Required work: Everything in the data except the pictures belongs in your answer, copied exactly.

Extracted information:
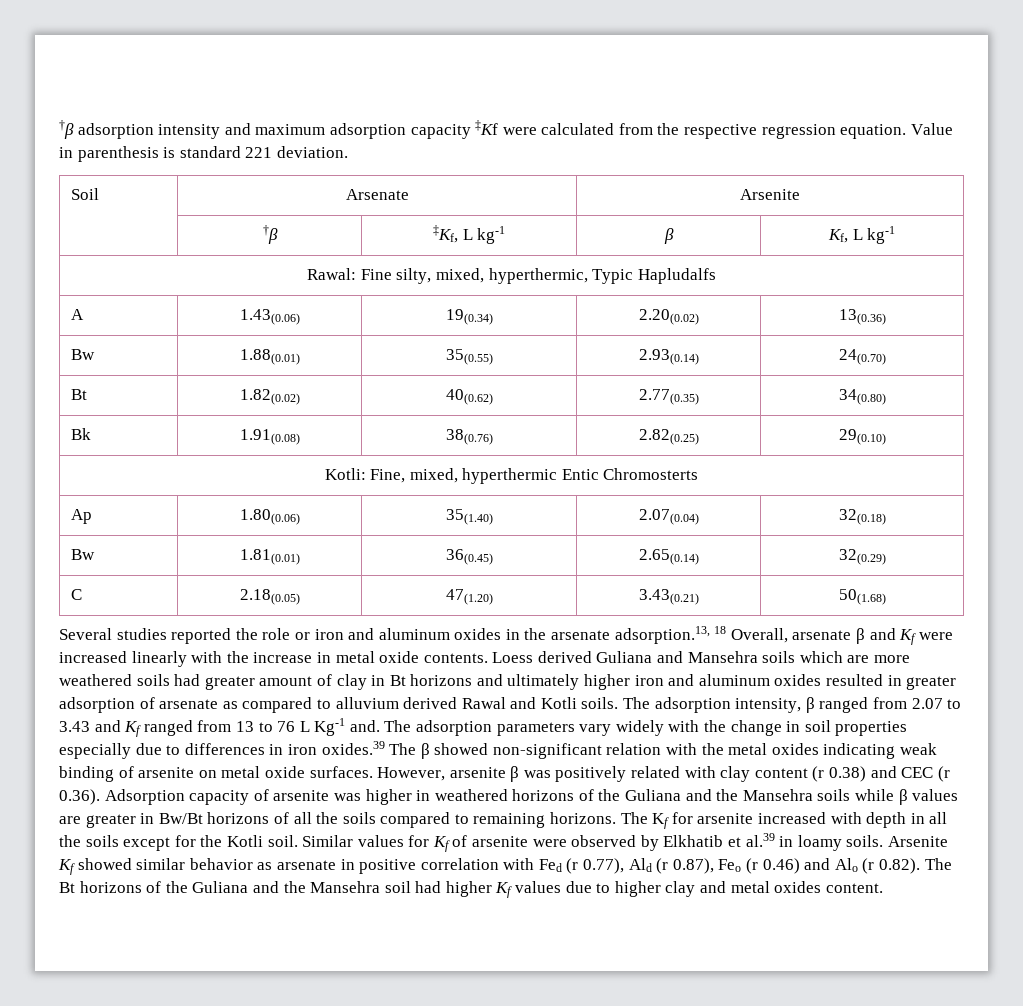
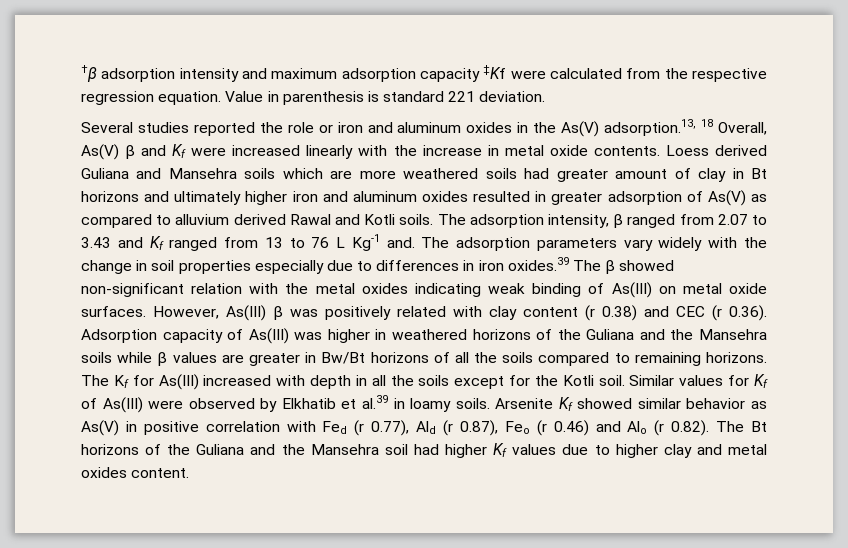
[71,188,100,200] [345,189,409,200] [740,189,800,200] [262,225,278,244] [432,225,506,244] [663,228,674,244] [827,226,896,244] [307,268,716,284] [71,309,85,320] [239,309,300,325] [445,309,493,325] [638,309,699,325] [838,309,886,325] [71,349,96,360] [239,349,300,365] [445,349,493,365] [638,349,699,365] [838,349,886,365] [71,389,88,400] [239,389,300,405] [445,389,493,405] [638,389,699,405] [838,389,886,405] [71,428,92,440] [239,429,300,445] [445,429,493,445] [638,429,699,445] [838,429,886,445] [324,468,699,484] [71,509,93,524] [239,509,300,525] [445,509,493,525] [638,509,699,525] [838,509,886,525] [71,549,96,560] [239,549,300,565] [445,549,493,565] [638,549,699,565] [838,549,886,565] [71,589,83,600] [239,589,300,605] [445,589,493,605] [638,589,699,605] [838,589,886,605] // Soil | Arsenate | Arsenite // | †β | ‡Kf, L kg-1 | β | Kf, L kg-1 // Rawal: Fine silty, mixed, hyperthermic, Typic Hapludalfs // A | 1.43(0.06) | 19(0.34) | 2.20(0.02) | 13(0.36) // Bw | 1.88(0.01) | 35(0.55) | 2.93(0.14) | 24(0.70) // Bt | 1.82(0.02) | 40(0.62) | 2.77(0.35) | 34(0.80) // Bk | 1.91(0.08) | 38(0.76) | 2.82(0.25) | 29(0.10) // Kotli: Fine, mixed, hyperthermic Entic Chromosterts // Ap | 1.80(0.06) | 35(1.40) | 2.07(0.04) | 32(0.18) // Bw | 1.81(0.01) | 36(0.45) | 2.65(0.14) | 32(0.29) // C | 2.18(0.05) | 47(1.20) | 3.43(0.21) | 50(1.68) -> (546, 96) none
[551,630,611,640] arsenate -> [561,121,600,137] As(V)
[792,630,852,640] arsenate -> [81,144,119,160] As(V)
[159,699,219,709] arsenate -> [707,190,746,206] As(V)
[138,767,195,778] arsenite -> [611,282,652,298] As(III)
[449,767,506,778] arsenite -> [226,305,266,321] As(III)
[273,790,330,801] arsenite -> [248,328,289,344] As(III)
[697,813,754,824] arsenite -> [158,374,199,390] As(III)
[472,836,529,847] arsenite -> [102,397,143,413] As(III)
[276,860,336,870] arsenate -> [81,420,119,436] As(V)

Your solution:
[71,188,100,200] [345,189,409,200] [740,189,800,200] [262,225,278,244] [432,225,506,244] [663,228,674,244] [827,226,896,244] [307,268,716,284] [71,309,85,320] [239,309,300,325] [445,309,493,325] [638,309,699,325] [838,309,886,325] [71,349,96,360] [239,349,300,365] [445,349,493,365] [638,349,699,365] [838,349,886,365] [71,389,88,400] [239,389,300,405] [445,389,493,405] [638,389,699,405] [838,389,886,405] [71,428,92,440] [239,429,300,445] [445,429,493,445] [638,429,699,445] [838,429,886,445] [324,468,699,484] [71,509,93,524] [239,509,300,525] [445,509,493,525] [638,509,699,525] [838,509,886,525] [71,549,96,560] [239,549,300,565] [445,549,493,565] [638,549,699,565] [838,549,886,565] [71,589,83,600] [239,589,300,605] [445,589,493,605] [638,589,699,605] [838,589,886,605] // Soil | Arsenate | Arsenite // | †β | ‡Kf, L kg-1 | β | Kf, L kg-1 // Rawal: Fine silty, mixed, hyperthermic, Typic Hapludalfs // A | 1.43(0.06) | 19(0.34) | 2.20(0.02) | 13(0.36) // Bw | 1.88(0.01) | 35(0.55) | 2.93(0.14) | 24(0.70) // Bt | 1.82(0.02) | 40(0.62) | 2.77(0.35) | 34(0.80) // Bk | 1.91(0.08) | 38(0.76) | 2.82(0.25) | 29(0.10) // Kotli: Fine, mixed, hyperthermic Entic Chromosterts // Ap | 1.80(0.06) | 35(1.40) | 2.07(0.04) | 32(0.18) // Bw | 1.81(0.01) | 36(0.45) | 2.65(0.14) | 32(0.29) // C | 2.18(0.05) | 47(1.20) | 3.43(0.21) | 50(1.68) -> (546, 96) none
[551,630,611,640] arsenate -> [561,121,600,137] As(V)
[792,630,852,640] arsenate -> [81,144,119,160] As(V)
[159,699,219,709] arsenate -> [707,190,746,206] As(V)
[138,767,195,778] arsenite -> [611,282,652,298] As(III)
[449,767,506,778] arsenite -> [226,305,266,321] As(III)
[273,790,330,801] arsenite -> [248,328,289,344] As(III)
[697,813,754,824] arsenite -> [158,374,199,390] As(III)
[472,836,529,847] arsenite -> [102,397,143,413] As(III)
[276,860,336,870] arsenate -> [81,420,119,436] As(V)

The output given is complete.